5. “Up To” is very different from “Through”

When listening to a credit card company advertise an introductory rate in their ad, you’ll likely here the term “up to X number of months”. Some credit card companies tailor their interest-free period to each individual cardholder. Even though you’re signing up for a card based on an introductory interest-free period, it’s important to check the actual introductory term in your agreement when you receive your credit card.

It’s possible that your introductory period could be shorter than was was advertised. In the war of advertisements versus cardholder agreements, the black and white print always wins. And this is doubly true for the promises that the representatives make when they convince you to sign up for a card. Always, always check the fine print.

Cleaning Up the Mess from Unexpected Fees and Sky-High Interest

Zero-interest introductory rate credit cards can be great tools, allowing you to focus your entire monthly payment on the principal balance, but things can go from bad to worse very quickly. Getting slammed with unexpected credit card fees, penalties and backdated interest can lead to financial difficulty. We all want to live without debt, but it’s just too easy for the payment lifestyle to become a habit. High credit card balances, sometimes caused by these fees, puts stress on a marriage and digs consumers a hole that can take years to get out of.

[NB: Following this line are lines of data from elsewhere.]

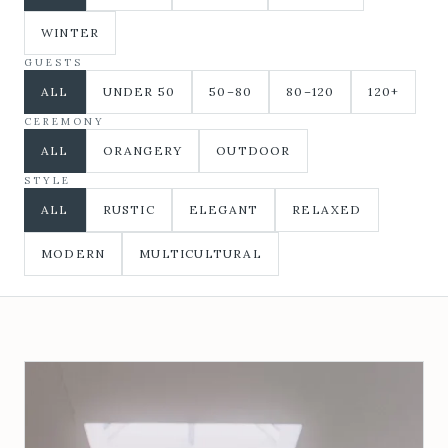
WINTER
GUESTS
ALL
UNDER 50
50–80
80–120
120+
CEREMONY
ALL
ORANGERY
OUTDOOR
STYLE
ALL
RUSTIC
ELEGANT
RELAXED
MODERN
MULTICULTURAL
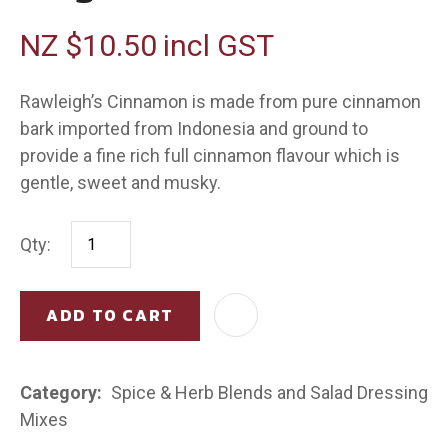
NZ $10.50
incl GST
Rawleigh’s Cinnamon is made from pure cinnamon
bark imported from Indonesia and ground to
provide a fine rich full cinnamon flavour which is
gentle, sweet and musky.
Qty:
ADD TO CART
AD
Category
Spice & Herb Blends and Salad Dressing
Mixes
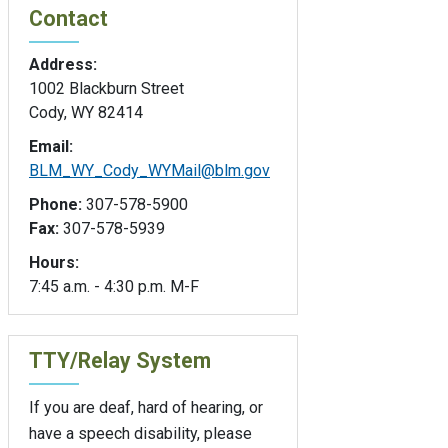
Contact
Address:
1002 Blackburn Street
Cody, WY 82414
Email:
BLM_WY_Cody_WYMail@blm.gov
Phone:
307-578-5900
Fax:
307-578-5939
Hours:
7:45 a.m. - 4:30 p.m. M-F
TTY/Relay System
If you are deaf, hard of hearing, or
have a speech disability, please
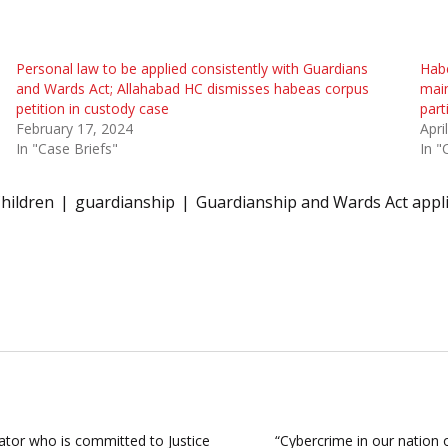
Personal law to be applied consistently with Guardians
Habe
and Wards Act; Allahabad HC dismisses habeas corpus
main
petition in custody case
part
February 17, 2024
Apri
In "Case Briefs"
In "
hildren
guardianship
Guardianship and Wards Act appl
ator who is committed to Justice
“Cybercrime in our nation 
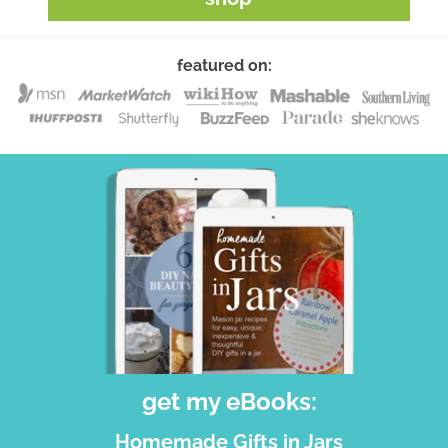
featured on:
get my eBooks:
Homemade Gifts in Jars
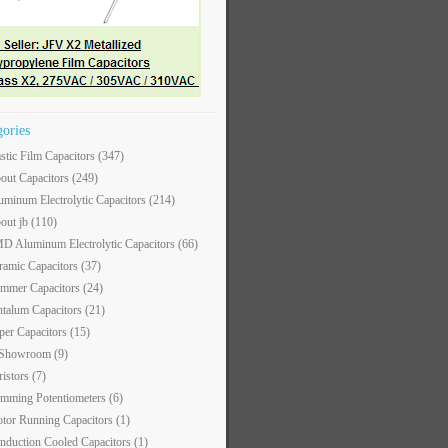
gories
astic Film Capacitors
(347)
out Capacitors
(249)
uminum Electrolytic Capacitors
(214)
out jb
(110)
D Aluminum Electrolytic Capacitors
(66)
ramic Capacitors
(37)
immer Capacitors
(24)
ntalum Capacitors
(21)
per Capacitors
(15)
 Showroom
(9)
ristors
(7)
imming Potentiometers
(6)
tor Running Capacitors
(1)
nduction Cooled Capacitors
(1)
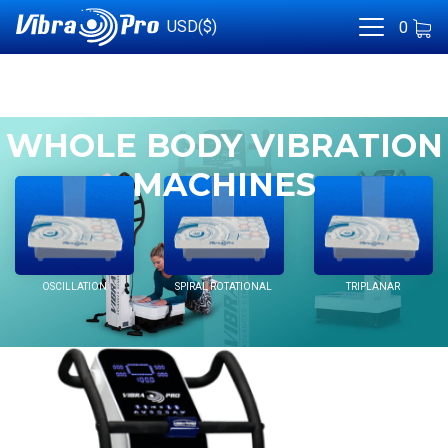
USD($)
0
WHOLE BODY VIBRATION
MACHINES
OSCILLATION
SPIRAL ROTATIONAL
TRIPLANAR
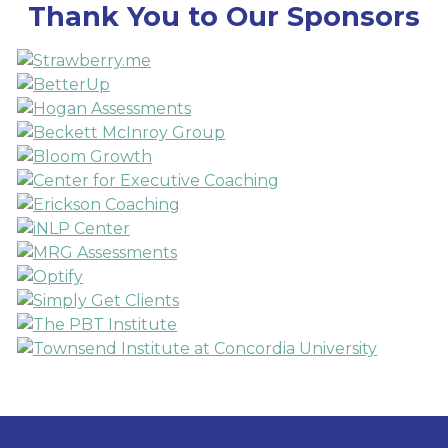
Thank You to Our Sponsors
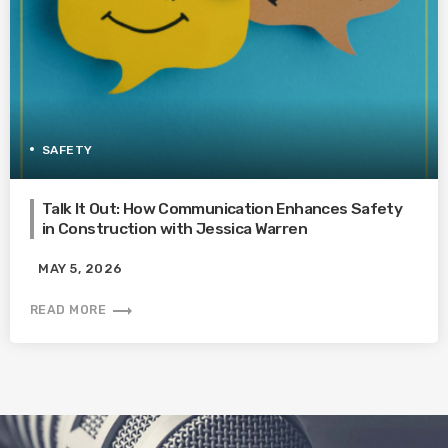
SAFETY
Talk It Out: How Communication Enhances Safety
in Construction with Jessica Warren
MAY 5, 2026
trending_flat
READ MORE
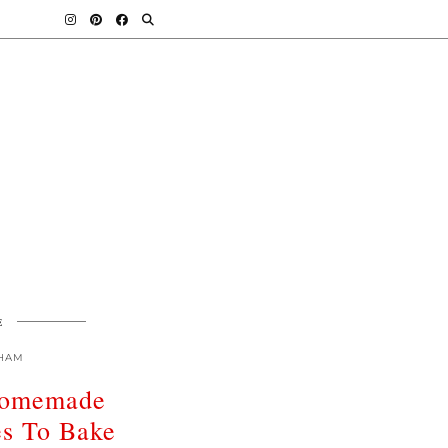
E
HAM
omemade
es To Bake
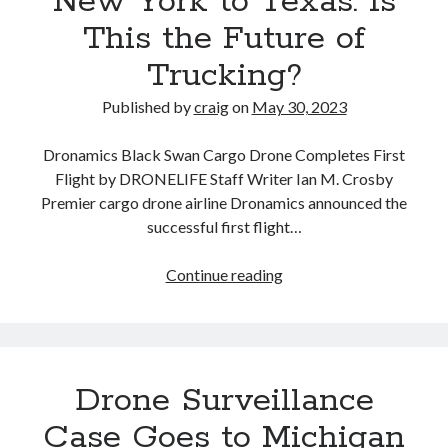
New York to Texas. Is
This the Future of
Trucking?
Published by
craig
on
May 30, 2023
Dronamics Black Swan Cargo Drone Completes First
Flight by DRONELIFE Staff Writer Ian M. Crosby
Premier cargo drone airline Dronamics announced the
successful first flight…
Dronamics
Continue reading
Cargo
Drone:
Black
Swan
Drone Surveillance
Can
Carry
Case Goes to Michigan
770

Debt relief agencies have become almost as popular as credit cards in America. These agencies are experts in providing a pathway out of crushing debt. Their services assist clients in avoiding bankruptcy and establishing responsible financial habits. It’s important to face the challenges of crushing debt head-on and early. Sticking your head in the sand and hoping your debt snowball will magically melt away is dangerous. Instead, find a qualified debt professional to discuss your options for paying off, consolidating or eliminating your debt.

By fully understanding the terms of your credit cards, you’ll be in a stronger position to avoid the stress of unmanageable debt. Read carefully, and create an alert in your calendar for when the introductory period expires.